__TASK DETAILS__: Every entry must be set down exactly in the answer; no pictures should appear.

^^^^

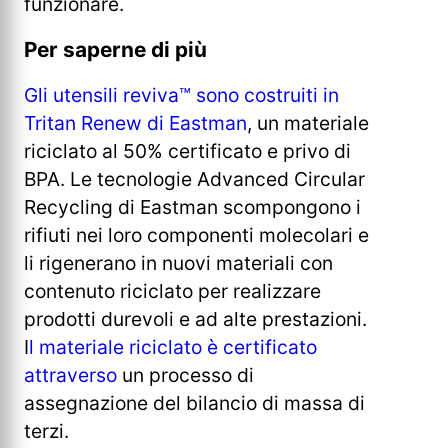
funzionare.
Per saperne di più
Gli utensili reviva™ sono costruiti in
Tritan Renew di Eastman
, un materiale
riciclato al 50% certificato e privo di
BPA. Le tecnologie Advanced Circular
Recycling di Eastman scompongono i
rifiuti nei loro componenti molecolari e
li rigenerano in nuovi materiali con
contenuto riciclato per realizzare
prodotti durevoli e ad alte prestazioni.
I
l materiale riciclato è certificato
attraverso
un processo di
assegnazione del bilancio di massa di
terzi.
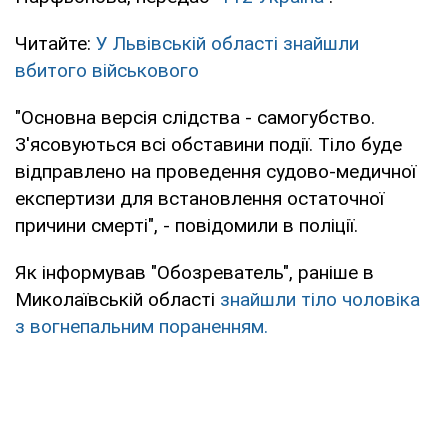
Читайте:
У Львівській області знайшли
вбитого військового
"Основна версія слідства - самогубство.
З'ясовуються всі обставини події. Тіло буде
відправлено на проведення судово-медичної
експертизи для встановлення остаточної
причини смерті", - повідомили в поліції.
Як інформував "Обозреватель", раніше в
Миколаївській області
знайшли тіло чоловіка
з вогнепальним пораненням.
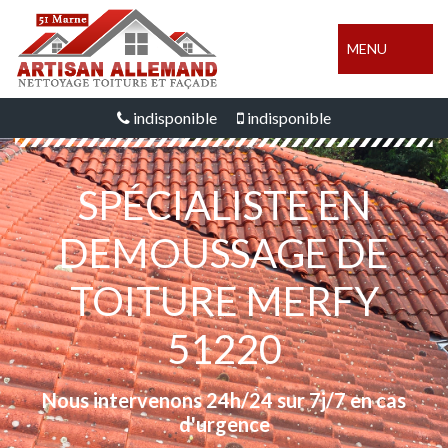
MENU
indisponible
indisponible
SPÉCIALISTE EN
DEMOUSSAGE DE
TOITURE MERFY
51220
Nous intervenons 24h/24 sur 7j/7 en cas
d'urgence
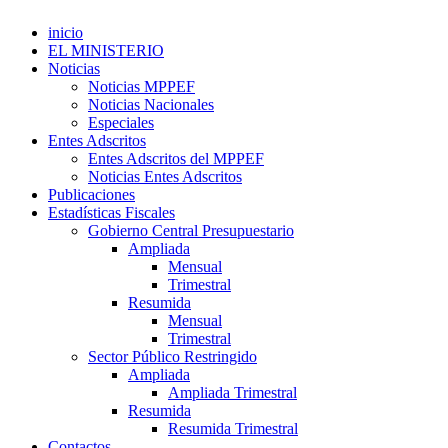
inicio
EL MINISTERIO
Noticias
Noticias MPPEF
Noticias Nacionales
Especiales
Entes Adscritos
Entes Adscritos del MPPEF
Noticias Entes Adscritos
Publicaciones
Estadísticas Fiscales
Gobierno Central Presupuestario
Ampliada
Mensual
Trimestral
Resumida
Mensual
Trimestral
Sector Público Restringido
Ampliada
Ampliada Trimestral
Resumida
Resumida Trimestral
Contactos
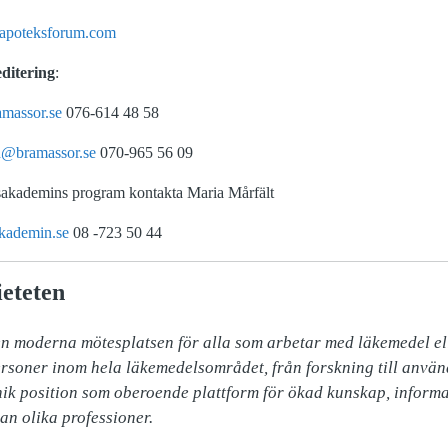
poteksforum.com
ditering
:
amassor.se
076-614 48 58
n@bramassor.se
070-965 56 09
akademins program kontakta Maria Mårfält
kademin.se
08 -723 50 44
eteten
n moderna mötesplatsen för alla som arbetar med läkemedel ell
soner inom hela läkemedelsområdet, från forskning till använd
ik position som oberoende plattform för ökad kunskap, informa
an olika professioner.
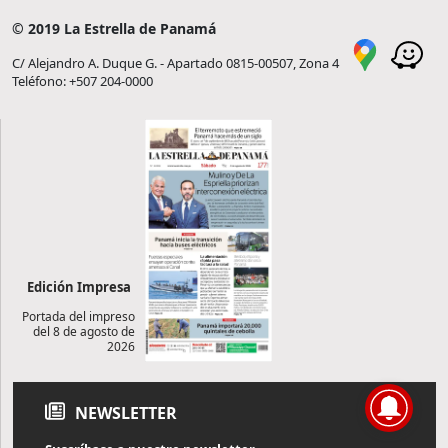
© 2019 La Estrella de Panamá
C/ Alejandro A. Duque G. - Apartado 0815-00507, Zona 4
Teléfono: +507 204-0000
Edición Impresa
Portada del impreso
del 8 de agosto de
2026
NEWSLETTER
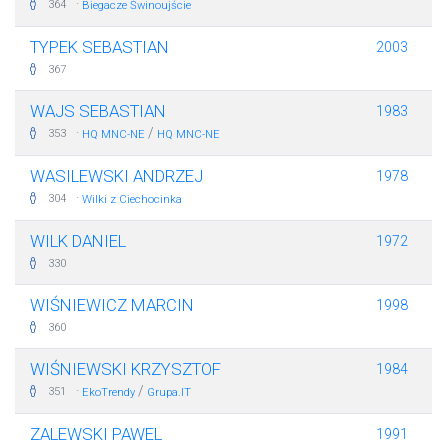
·
364
Biegacze Świnoujście
TYPEK SEBASTIAN
2003
367
WAJS SEBASTIAN
1983
·
/
353
HQ MNC-NE
HQ MNC-NE
WASILEWSKI ANDRZEJ
1978
·
304
Wilki z Ciechocinka
WILK DANIEL
1972
330
WIŚNIEWICZ MARCIN
1998
360
WIŚNIEWSKI KRZYSZTOF
1984
·
/
351
EkoTrendy
Grupa.IT
ZALEWSKI PAWEL
1991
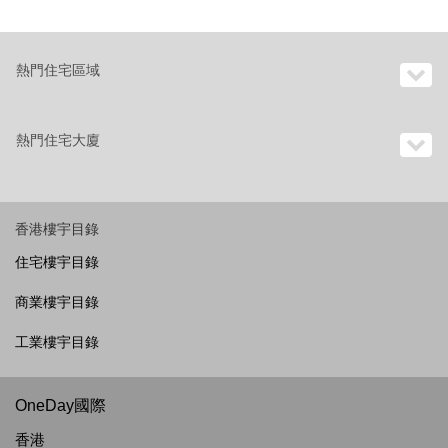
熱門住宅區域
熱門住宅大廈
香港樓宇目錄
住宅樓宇目錄
商業樓宇目錄
工業樓宇目錄
OneDay國際
香港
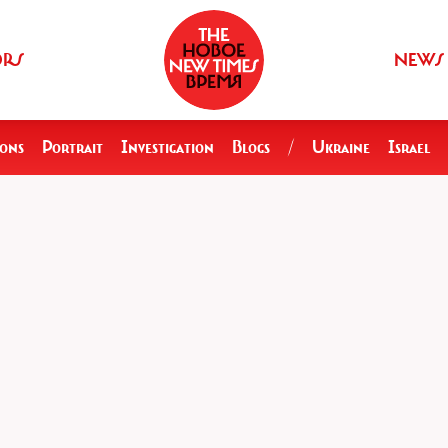
ORS
NEWS
ions
Portrait
Investigation
Blogs
/
Ukraine
Israel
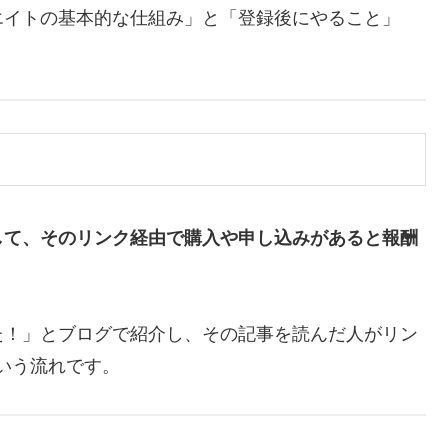
エイトの基本的な仕組み」と「登録後にやること」
して、そのリンク経由で購入や申し込みがあると報酬
た！」とブログで紹介し、その記事を読んだ人がリン
いう流れです。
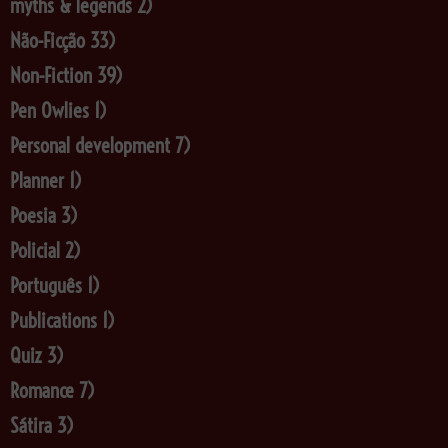
myths & legends
2)
Não-Ficção
33)
Non-Fiction
39)
Pen Owlies
1)
Personal development
7)
Planner
1)
Poesia
3)
Policial
2)
Português
1)
Publications
1)
Quiz
3)
Romance
7)
Sátira
3)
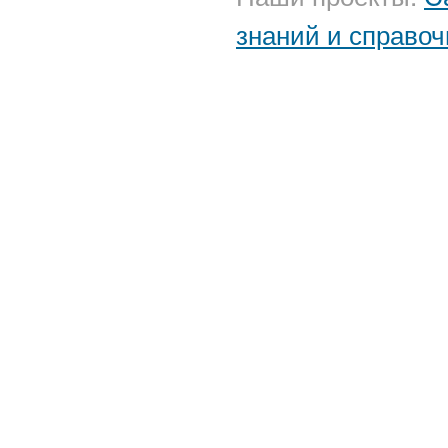
знаний и справоч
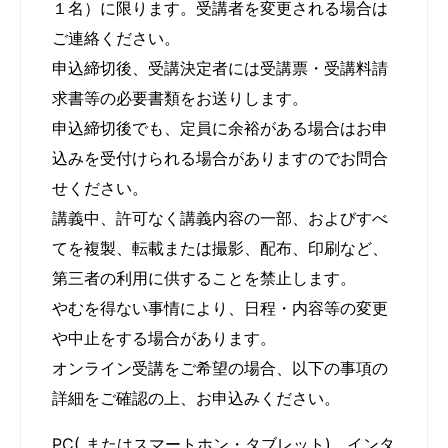
１名）に限ります。受講者を変更される場合は
ご連絡ください。
申込締切後、受講決定者には受講票・受講料請
求書等の必要書類をお送りします。
申込締切後でも、定員に余裕がある場合はお申
込みを受付けられる場合がありますのでお問合
せください。
講義中、許可なく講義内容の一部、およびすべ
てを複製、転載または撮影、配布、印刷など、
第三者の利用に供することを禁止します。
やむを得ない事情により、日程・内容等の変更
や中止をする場合があります。
オンライン受講をご希望の場合、以下の事項の
詳細をご確認の上、お申込みください。
PC( またはスマートホン・タブレット)、インタ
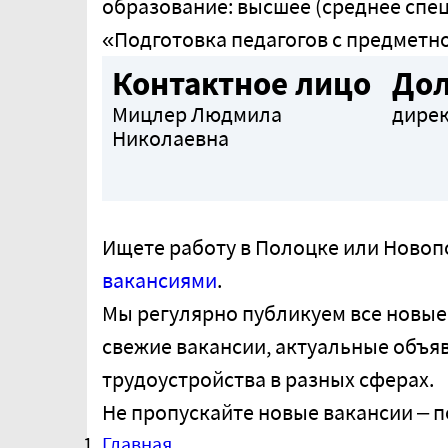
образование: высшее (среднее спе
«Подготовка педагогов с предметн
Контактное лицо
До
Мицлер Людмила
дире
Николаевна
Ищете работу в Полоцке или Ново
вакансиями
.
Мы регулярно публикуем все новые
свежие вакансии, актуальные объя
трудоустройства в разных сферах.
Не пропускайте новые вакансии – п
Главная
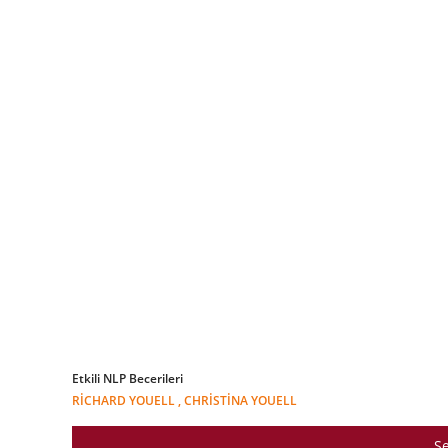
Etkili NLP Becerileri
RICHARD YOUELL , CHRISTINA YOUELL
Se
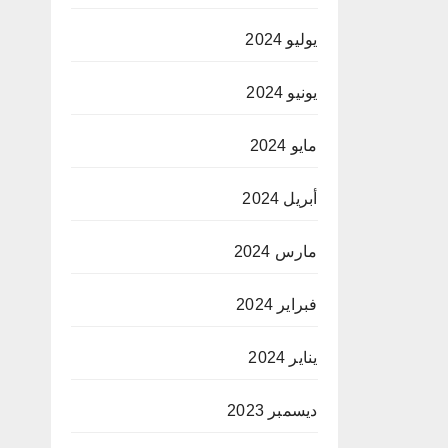
يوليو 2024
يونيو 2024
مايو 2024
أبريل 2024
مارس 2024
فبراير 2024
يناير 2024
ديسمبر 2023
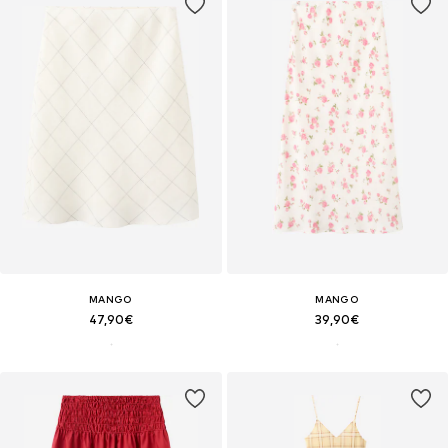
MANGO
MANGO
47,90€
39,90€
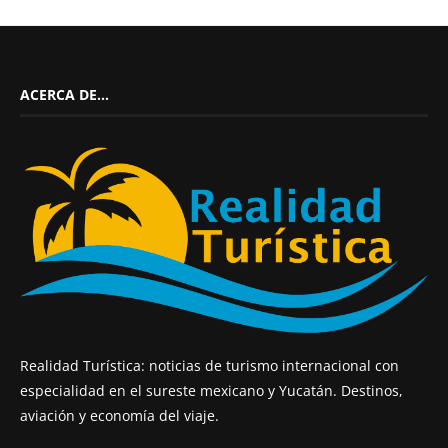
ACERCA DE…
Realidad Turística: noticias de turismo internacional con
especialidad en el sureste mexicano y Yucatán. Destinos,
aviación y economía del viaje.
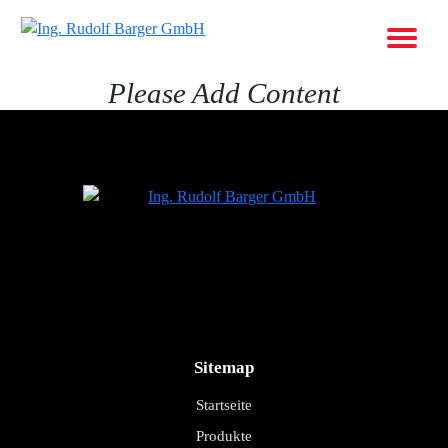
Please Add Content
Sitemap
Startseite
Produkte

^^^^

__RESPONSE__:
funzionare.
Per saperne di più
Gli utensili reviva™ sono costruiti in
Tritan Renew di Eastman
, un materiale
riciclato al 50% certificato e privo di
BPA. Le tecnologie Advanced Circular
Recycling di Eastman scompongono i
rifiuti nei loro componenti molecolari e
li rigenerano in nuovi materiali con
contenuto riciclato per realizzare
prodotti durevoli e ad alte prestazioni.
I
l materiale riciclato è certificato
attraverso
un processo di
assegnazione del bilancio di massa di
terzi.
Читайте:
У Львівській області знайшли
вбитого військового
"Основна версія слідства - самогубство.
З'ясовуються всі обставини події. Тіло буде
відправлено на проведення судово-медичної
експертизи для встановлення остаточної
причини смерті", - повідомили в поліції.
Як інформував "Обозреватель", раніше в
Миколаївській області
знайшли тіло чоловіка
з вогнепальним пораненням.
MENU
indisponible
indisponible
SPÉCIALISTE EN
DEMOUSSAGE DE
TOITURE MERFY
51220
Nous intervenons 24h/24 sur 7j/7 en cas
d'urgence
inicio
EL MINISTERIO
Noticias
Noticias MPPEF
Noticias Nacionales
Especiales
Entes Adscritos
Entes Adscritos del MPPEF
Noticias Entes Adscritos
Publicaciones
Estadísticas Fiscales
Gobierno Central Presupuestario
Ampliada
Mensual
Trimestral
Resumida
Mensual
Trimestral
Sector Público Restringido
Ampliada
Ampliada Trimestral
Resumida
Resumida Trimestral
Contactos
poteksforum.com
ditering
:
amassor.se
076-614 48 58
n@bramassor.se
070-965 56 09
akademins program kontakta Maria Mårfält
kademin.se
08 -723 50 44
eteten
n moderna mötesplatsen för alla som arbetar med läkemedel ell
soner inom hela läkemedelsområdet, från forskning till använd
ik position som oberoende plattform för ökad kunskap, informa
an olika professioner.
© 2019 La Estrella de Panamá
C/ Alejandro A. Duque G. - Apartado 0815-00507, Zona 4
Teléfono: +507 204-0000
Edición Impresa
Portada del impreso
del 8 de agosto de
2026
NEWSLETTER
·
364
Biegacze Świnoujście
TYPEK SEBASTIAN
2003
367
WAJS SEBASTIAN
1983
·
/
353
HQ MNC-NE
HQ MNC-NE
WASILEWSKI ANDRZEJ
1978
·
304
Wilki z Ciechocinka
WILK DANIEL
1972
330
WIŚNIEWICZ MARCIN
1998
360
WIŚNIEWSKI KRZYSZTOF
1984
·
/
351
EkoTrendy
Grupa.IT
ZALEWSKI PAWEL
1991
熱門住宅區域
熱門住宅大廈
香港樓宇目錄
住宅樓宇目錄
商業樓宇目錄
工業樓宇目錄
OneDay國際
香港
ORS
NEWS
ions
Portrait
Investigation
Blogs
/
Ukraine
Israel
エイトの基本的な仕組み」と「登録後にやること」
して、そのリンク経由で購入や申し込みがあると報酬
た！」とブログで紹介し、その記事を読んだ人がリン
いう流れです。
myths & legends
2)
Não-Ficção
33)
Non-Fiction
39)
Pen Owlies
1)
Personal development
7)
Planner
1)
Poesia
3)
Policial
2)
Português
1)
Publications
1)
Quiz
3)
Romance
7)
Sátira
3)
знаний и справоч
１名）に限ります。受講者を変更される場合は
ご連絡ください。
申込締切後、受講決定者には受講票・受講料請
求書等の必要書類をお送りします。
申込締切後でも、定員に余裕がある場合はお申
込みを受付けられる場合がありますのでお問合
せください。
講義中、許可なく講義内容の一部、およびすべ
てを複製、転載または撮影、配布、印刷など、
第三者の利用に供することを禁止します。
やむを得ない事情により、日程・内容等の変更
や中止をする場合があります。
オンライン受講をご希望の場合、以下の事項の
詳細をご確認の上、お申込みください。
PC( またはスマートホン・タブレット)、インタ
образование: высшее (среднее спе
«Подготовка педагогов с предметн
Контактное лицо
До
Мицлер Людмила
дире
Николаевна
Ищете работу в Полоцке или Ново
вакансиями
.
Мы регулярно публикуем все новые
свежие вакансии, актуальные объя
трудоустройства в разных сферах.
Не пропускайте новые вакансии – п
Главная
Etkili NLP Becerileri
RICHARD YOUELL , CHRISTINA YOUELL
Se
يوليو 2024
يونيو 2024
مايو 2024
أبريل 2024
مارس 2024
فبراير 2024
يناير 2024
ديسمبر 2023
MANGO
MANGO
47,90€
39,90€
ACERCA DE…
Realidad Turística: noticias de turismo internacional con
especialidad en el sureste mexicano y Yucatán. Destinos,
aviación y economía del viaje.
Please Add Content
Sitemap
Startseite
Produkte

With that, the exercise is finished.